Baca berita tanpa iklan. Gabung Kompas.com+

Bahasa "aLaY" yang Seksi

Kompas.com, 29 September 2011, 17:30 WIB

Oleh A.A. Ariwibowo  

KOMPAS.com — Buat apa memulai tulisan ini dengan mengutip satu, dua, atau tiga ungkapan bahasa anak baru gede (ABG), atau populernya bahasa anak layangan (alay)? Itu daulat dosen sekolah wartawan dari menara gading.

Mau dibilang kampungan, silakan; mau disebut nyeleneh karena menabrak rambu-rambu, juga silakan. "EGP, emang gue pikirin," begitu jawaban berlogat Betawi. Bahasa alay itu disebut-sebut seksi karena setiap kata-kata berkaitan dengan segala apa di kolong langit ini.

Jika seseorang mengatakan kepada sohibnya, "Aku tidak mau hidup dalam kemunafikan" (QOh g Mo iDoP dLAM kmNfqAn). Itu artinya, seorang sahabat ingin membangkitkan keteguhan hati antara satunya kata dan perbuatan. Tidak omong doang (omdo), meminjam ujaran prokem, tapi bukti, bukti, dan bukti.
.....
**Petunjuk dan Ketentuan**
Teruskan tulisan tentang bahasa alay di atas, mulai setelah kalimat terakhirnya. Baris-baris yang menyusul tidak diperlukan di sini.

**Data**
.....
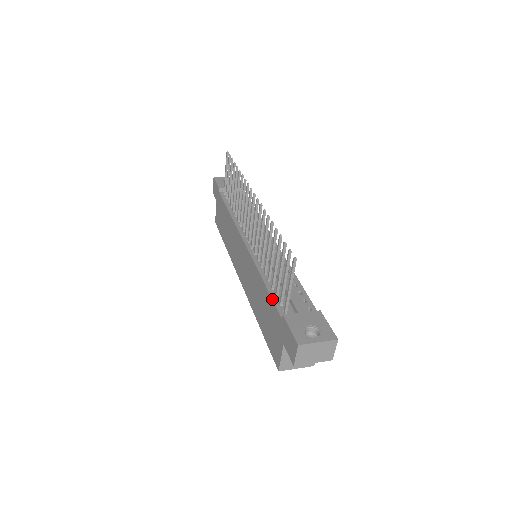
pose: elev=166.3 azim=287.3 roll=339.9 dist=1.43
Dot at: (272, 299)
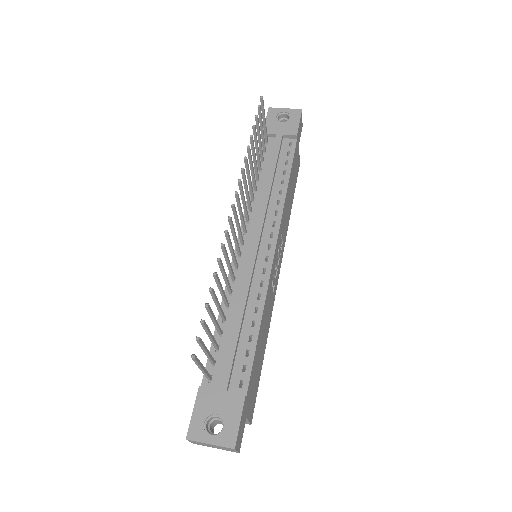
Dot at: occluded
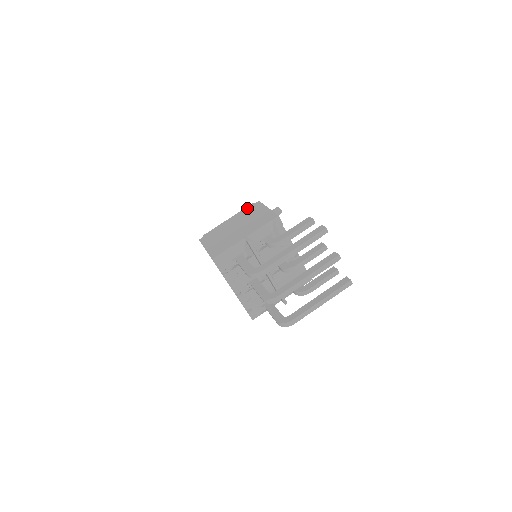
.....
**Hasil Latihan**
Benar, bahwa bahasa menuntut penggunaan aturan-aturan. Benar, bahwa aktivitas berbahasa memiliki analogi dengan permainan seperti diutarakan oleh filsuf Wittgenstein. Pertanyaannya, bagaimana bahasa menjelaskan secara memadai kata "sialan"? Ayo, silakan mengutak-atik permainan di balik kata sialan itu.

Permainan, di mata bahasa alay, mengerucut melulu kepada makna percintaan setimpal dunia gaul ABG. Percintaan, bukan semata ungkapan "ada uang abang disayang, gak ada uang abang ditendang". Indahnya cinta, manisnya kasih, seakan berada di taman sarat bebungaan. TaKe mE 2 yOuR hEaRtZzz? (Take me to your heart), bawa aku ke dalam hatimu.

Oke-0ke saja, bila pemakaian bahasa alay menggabungkan huruf dengan angka, memperpanjang atau memperpendek pemakaian huruf, atau memvariasi huruf besar dan kecil, untuk membentuk sebuah kata dan kalimat. Bukankah filsuf JL Austin menyatakan, dalam mengatakan sesuatu, berarti melakukan sesuatu.

Silakan mengganti "sesuatu" itu dengan percintaan, maka bahasa alay boleh jadi lebih mengedepankan kecintaan bukan justru kebencian. Dogmanya: yOz aLaWAiCe d bEzT (you always the best), kamu selalu yang terbaik.

Kecintaan bukan kebenciaan, atau aLwaYs 4?U (always for you), cuma buat kamu. Pertanyaannya, mengapa pekan depan Kementerian Pendidikan Nasional mengumpulkan 20 SMA/SMK di Jakarta yang kerap terlibat aksi tawuran?

Ini serius karena menyangkut nyawa sesama pelajar yang kamu gadang-gadang sebagai sesama. Mau bukti? Pada 12 September 2011, bentrok antarpelajar di Jl Angkasa Ujung, Kemayoran, Jakarta Pusat, menewaskan seorang pelajar SMP bernama Aldino Roke Utama (14).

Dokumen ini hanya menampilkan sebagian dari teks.